=== REQUIRED WORK ===
Starting at the line below that contains "List the labels" and ending at the last of the lines, turn each line into one string of a JSON list, skipping blank lines and leaving the pictures out.

——————

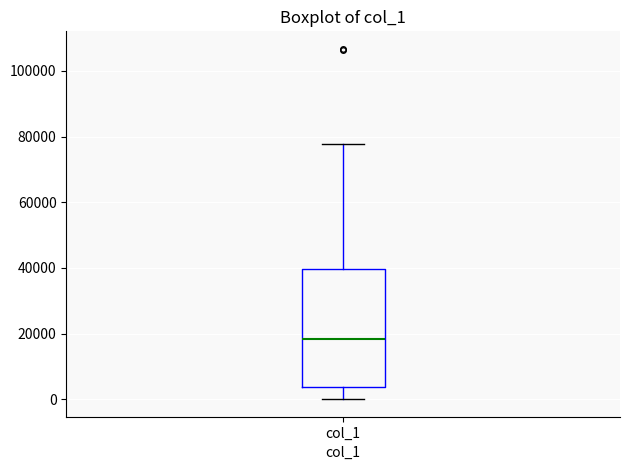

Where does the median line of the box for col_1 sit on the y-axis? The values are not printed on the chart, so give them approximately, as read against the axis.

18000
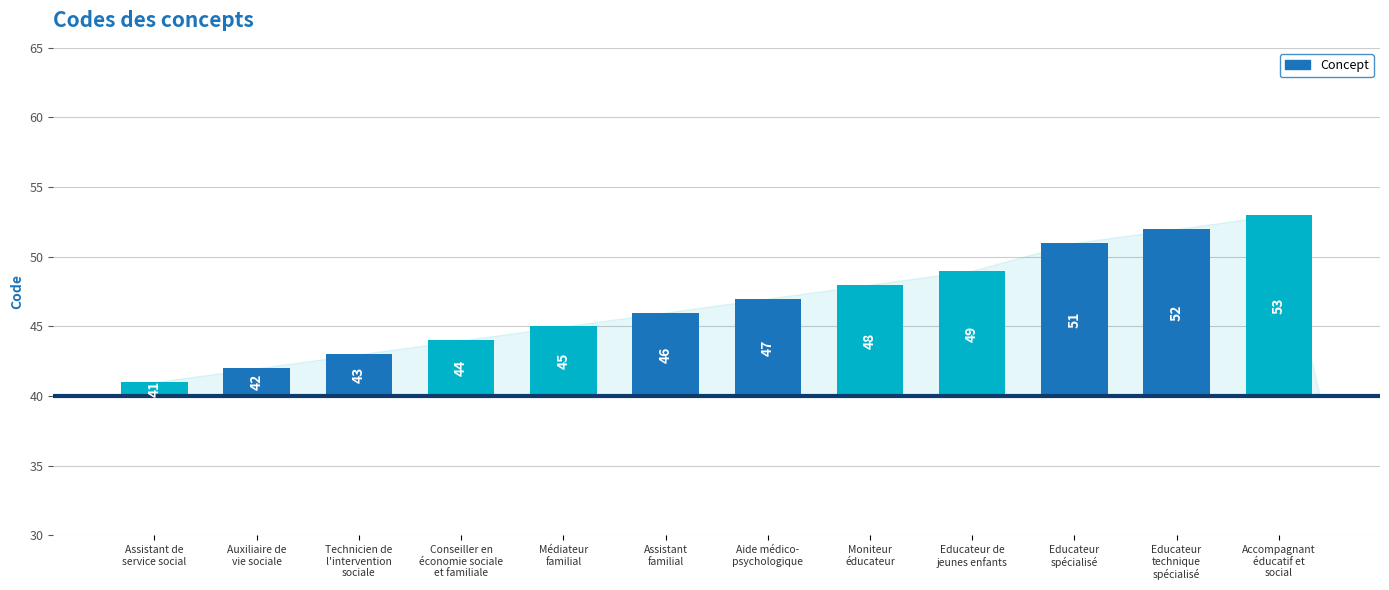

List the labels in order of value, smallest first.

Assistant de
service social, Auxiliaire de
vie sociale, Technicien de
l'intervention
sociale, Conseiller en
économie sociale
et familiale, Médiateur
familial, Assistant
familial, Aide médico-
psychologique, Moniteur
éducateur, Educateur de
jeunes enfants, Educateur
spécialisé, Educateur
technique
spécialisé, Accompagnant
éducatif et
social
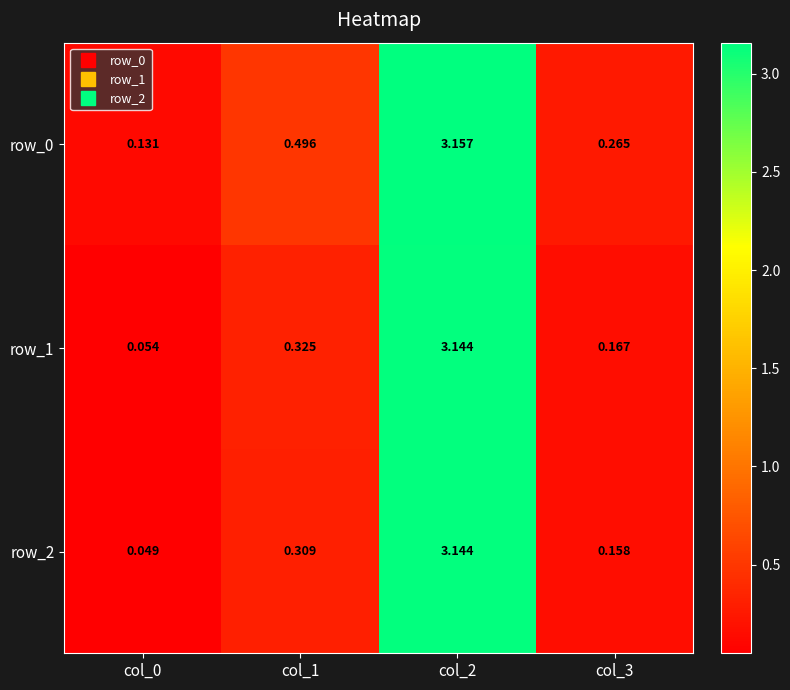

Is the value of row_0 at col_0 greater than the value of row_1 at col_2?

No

——————

=== RESPONSE TO THE TASK ===
[
  "List the labels in order of value, smallest first.",
  "Assistant de",
  "service social, Auxiliaire de",
  "vie sociale, Technicien de",
  "l'intervention",
  "sociale, Conseiller en",
  "économie sociale",
  "et familiale, Médiateur",
  "familial, Assistant",
  "familial, Aide médico-",
  "psychologique, Moniteur",
  "éducateur, Educateur de",
  "jeunes enfants, Educateur",
  "spécialisé, Educateur",
  "technique",
  "spécialisé, Accompagnant",
  "éducatif et",
  "social",
  "Is the value of row_0 at col_0 greater than the value of row_1 at col_2?",
  "No"
]